Ватные облака лежали чуть не на крыше единственной на аэродроме постройки — карточного домика диспетчерской. Видимость наверху была нулевая. И может быть, он от начала до конца выдумал эту историю, командир нашего вертолета. Чтобы мы не очень томились в ожидании, пока нам дадут погоду. Но ведь могло случиться и именно так… Или почти так, — разве имеет значение протокольная достоверность?
Иван Терентьевич Заручьев долго и старательно вытирал на крыльце ноги — жена управляющего прииском ревниво следила за чистотой в доме. Войдя, остановился на пороге, спросил нарочито громко:
— Начальство видеть можно? Проситель с подношением пришел, не с пустыми руками…

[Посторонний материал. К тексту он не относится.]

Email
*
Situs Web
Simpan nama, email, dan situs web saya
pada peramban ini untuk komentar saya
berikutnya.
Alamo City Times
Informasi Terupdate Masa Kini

Он шагнул за перегородку и, смешавшись, неловко переступил с ноги на ногу: у окна, с форменной фуражкой на коленях, сидел милиционер, судя по погонам — лейтенант. Каблуки его до блеска начищенных сапог были сдвинуты, носки разведены как при стойке "смирно". Очень молодой и очень официальный — наверное, по вине молодости.
— Гм… — Заручьев замялся, тиская пакет. — Насчет самолета, Сергей Сергеич… Надо бы и мне улететь, да и Анастасия Яковлевна просит…
Если бы не этот незнакомый лейтенант, Иван Терентьевич выложил бы на стол медвежатину, потребовав — чтобы подразнить жену управляющего — водки, а потом уже заговорил бы серьезно. Но лейтенант спутал карты, и Заручьев стал объяснять, хотя объяснений не требовалось:
— Такое дело, Сергей Сергеич, у меня же путевка приискомовская с первого числа, Анастасии Яковлевне сына увидеть не терпится, а сообщение сейчас — сам знаешь…
— Знаю, — кивнул управляющий. — И про Анастасию Яковлевну больше тебя знаю, весь поселок гудит. Но самолет-то, понимаешь, такой… Дали из резерва — металл надо отправлять, ну и там кинофильмы отослать. Выплакал. А летчики матерятся — барахлит у них что-то, да и погода — сам видишь. Вчера пробовали улететь, так с полдороги вернулись — аэродром не принял. В общем, за пассажиров взгреть их могут, летчиков. Вот товарищ еле добился разрешения: ему арестованного в край доставить надо, затем и прибыл, — глазами показал управляющий на лейтенанта.